▶ **Selected passage**
::::::::::
The month of September has been quite an eventful period for Browsers this year. First two of the leading browsers released their latest versions- Google’s Chrome 14 and Mozilla’s FireFox 7.0, on Sept 15. The surprise of the month, however, was an amazing new browser, by Amazon, called the Amazon Silk, which debuted on their new tablet, Kindle Fire. Amazon’s Silk browser runs on innovative split-browser technology, where, the entire browsing ecosystem is moved to their cloud-services.
September month’s browser performances too, as with previous evaluations are subject to several factors such as regional variation, differences in measuring techniques the leading Web analysts adopt.
September 2011, web browser usage share
StatCounter figures reveal that, Internet Explorer dominated the combined numbers for both desktop and mobile browser use, in September, with a total user base of 38.85%. Despite a fall by 0.06% from last month’s figures, this trend follows with other browsers as well – Firefox with 24.98%, Safari with 6.64% and Opera at 3.06% all see marginal drop in their user-base.
- Internet Explorer (38.9%)
- Firefox (25.0%)
- Google Chrome (20.9%)
- Safari (8.0%)
- Opera (2.7%)
- Mobile browsers (6.7%)
However, Chrome’s September user-base rose to 22.02%, showing an increase of 0.51% over August. Perhaps this is the only mainstream browser registering such an increase.
In fact, Safari’s Desktop user-base showed an increase of 0.40% along with a 0.05% increase amongst mobile users. (Co^ StatCounter). This increase in Safari users could be attributed to the increase in iPhone and iPad sales.
::::::::::
▶ **Data for review**
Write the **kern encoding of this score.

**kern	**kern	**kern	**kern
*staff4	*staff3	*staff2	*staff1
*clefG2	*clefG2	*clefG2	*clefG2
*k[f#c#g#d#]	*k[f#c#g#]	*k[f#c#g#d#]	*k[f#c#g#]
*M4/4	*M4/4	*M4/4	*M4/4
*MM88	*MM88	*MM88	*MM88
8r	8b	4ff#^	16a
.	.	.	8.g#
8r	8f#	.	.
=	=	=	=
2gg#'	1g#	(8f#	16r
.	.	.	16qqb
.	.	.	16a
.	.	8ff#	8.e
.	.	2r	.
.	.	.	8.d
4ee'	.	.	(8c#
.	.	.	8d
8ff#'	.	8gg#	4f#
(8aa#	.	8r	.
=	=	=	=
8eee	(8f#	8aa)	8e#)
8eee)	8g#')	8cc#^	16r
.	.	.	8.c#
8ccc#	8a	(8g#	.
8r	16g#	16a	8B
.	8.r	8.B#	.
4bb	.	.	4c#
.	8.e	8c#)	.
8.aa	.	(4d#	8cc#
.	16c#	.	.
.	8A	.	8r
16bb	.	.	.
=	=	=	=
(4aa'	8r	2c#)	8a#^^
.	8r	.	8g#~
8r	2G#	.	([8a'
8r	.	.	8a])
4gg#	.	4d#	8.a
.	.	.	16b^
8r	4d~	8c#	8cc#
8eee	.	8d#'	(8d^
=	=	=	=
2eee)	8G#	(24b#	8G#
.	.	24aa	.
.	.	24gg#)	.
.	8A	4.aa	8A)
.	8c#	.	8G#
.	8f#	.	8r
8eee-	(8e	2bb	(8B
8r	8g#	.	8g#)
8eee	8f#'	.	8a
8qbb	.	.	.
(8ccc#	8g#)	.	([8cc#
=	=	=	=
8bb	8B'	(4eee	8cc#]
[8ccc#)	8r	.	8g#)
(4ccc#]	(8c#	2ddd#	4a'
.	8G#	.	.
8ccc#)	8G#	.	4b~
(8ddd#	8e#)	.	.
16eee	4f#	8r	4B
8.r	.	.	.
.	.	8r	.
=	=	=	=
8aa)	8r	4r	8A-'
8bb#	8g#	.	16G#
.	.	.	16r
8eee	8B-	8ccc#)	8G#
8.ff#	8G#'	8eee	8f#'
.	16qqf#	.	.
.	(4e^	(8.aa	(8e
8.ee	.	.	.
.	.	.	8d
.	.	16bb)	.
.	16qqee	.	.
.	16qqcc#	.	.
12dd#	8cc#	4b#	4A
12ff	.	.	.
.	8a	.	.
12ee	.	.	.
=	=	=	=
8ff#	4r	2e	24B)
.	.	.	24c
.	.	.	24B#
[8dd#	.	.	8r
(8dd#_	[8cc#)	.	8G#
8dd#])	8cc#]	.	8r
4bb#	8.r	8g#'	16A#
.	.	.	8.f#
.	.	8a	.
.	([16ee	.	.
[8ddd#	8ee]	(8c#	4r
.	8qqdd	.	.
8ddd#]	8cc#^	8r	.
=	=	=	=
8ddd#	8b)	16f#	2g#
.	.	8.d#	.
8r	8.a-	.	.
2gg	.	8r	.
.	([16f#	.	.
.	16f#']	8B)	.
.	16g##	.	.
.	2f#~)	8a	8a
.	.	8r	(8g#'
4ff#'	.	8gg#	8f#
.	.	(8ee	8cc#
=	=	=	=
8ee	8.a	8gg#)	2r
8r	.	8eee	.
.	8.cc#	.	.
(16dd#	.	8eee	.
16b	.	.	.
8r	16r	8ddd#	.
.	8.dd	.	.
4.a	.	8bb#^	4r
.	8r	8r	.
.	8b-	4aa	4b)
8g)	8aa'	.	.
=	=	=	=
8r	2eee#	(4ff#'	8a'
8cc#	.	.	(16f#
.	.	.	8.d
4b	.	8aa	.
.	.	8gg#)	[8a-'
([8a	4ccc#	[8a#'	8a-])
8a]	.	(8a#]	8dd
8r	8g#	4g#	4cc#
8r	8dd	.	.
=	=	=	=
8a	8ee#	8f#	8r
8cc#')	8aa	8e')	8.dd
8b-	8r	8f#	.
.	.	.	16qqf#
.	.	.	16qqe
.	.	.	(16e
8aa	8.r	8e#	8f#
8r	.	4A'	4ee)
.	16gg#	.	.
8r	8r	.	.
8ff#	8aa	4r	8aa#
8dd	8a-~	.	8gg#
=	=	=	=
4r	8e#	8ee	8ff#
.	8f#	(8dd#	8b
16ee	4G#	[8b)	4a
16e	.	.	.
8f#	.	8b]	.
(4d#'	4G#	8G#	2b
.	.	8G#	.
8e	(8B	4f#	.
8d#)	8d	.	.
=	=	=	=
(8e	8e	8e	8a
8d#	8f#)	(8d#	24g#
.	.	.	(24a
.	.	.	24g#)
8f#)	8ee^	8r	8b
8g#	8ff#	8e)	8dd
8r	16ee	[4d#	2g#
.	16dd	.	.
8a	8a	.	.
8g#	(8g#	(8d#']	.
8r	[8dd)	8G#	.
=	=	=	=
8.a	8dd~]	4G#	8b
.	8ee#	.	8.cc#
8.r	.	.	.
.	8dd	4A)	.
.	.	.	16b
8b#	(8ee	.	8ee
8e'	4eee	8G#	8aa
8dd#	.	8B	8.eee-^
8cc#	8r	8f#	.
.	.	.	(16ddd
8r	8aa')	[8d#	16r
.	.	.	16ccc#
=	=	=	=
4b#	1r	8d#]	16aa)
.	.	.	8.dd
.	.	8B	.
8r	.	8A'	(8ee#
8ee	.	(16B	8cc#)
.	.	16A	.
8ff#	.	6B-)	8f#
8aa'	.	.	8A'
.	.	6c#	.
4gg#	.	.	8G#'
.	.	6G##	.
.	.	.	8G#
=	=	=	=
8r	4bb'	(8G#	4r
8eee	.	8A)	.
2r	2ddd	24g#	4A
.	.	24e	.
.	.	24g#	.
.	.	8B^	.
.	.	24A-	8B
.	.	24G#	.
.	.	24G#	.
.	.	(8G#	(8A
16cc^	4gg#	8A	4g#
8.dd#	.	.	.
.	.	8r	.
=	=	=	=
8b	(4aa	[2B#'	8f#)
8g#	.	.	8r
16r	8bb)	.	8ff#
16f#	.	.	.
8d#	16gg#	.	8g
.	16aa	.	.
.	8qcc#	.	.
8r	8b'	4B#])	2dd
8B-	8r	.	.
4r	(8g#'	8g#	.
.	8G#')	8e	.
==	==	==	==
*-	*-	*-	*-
::::::::::
In the piece on September 2011 browser usage, give the stretch from "- Opera (2.7%)" through "such an increase." again, changing "user-base" to "user base" throughout.

▶ **Output of the exercise**
- Opera (2.7%)
- Mobile browsers (6.7%)
However, Chrome’s September user base rose to 22.02%, showing an increase of 0.51% over August. Perhaps this is the only mainstream browser registering such an increase.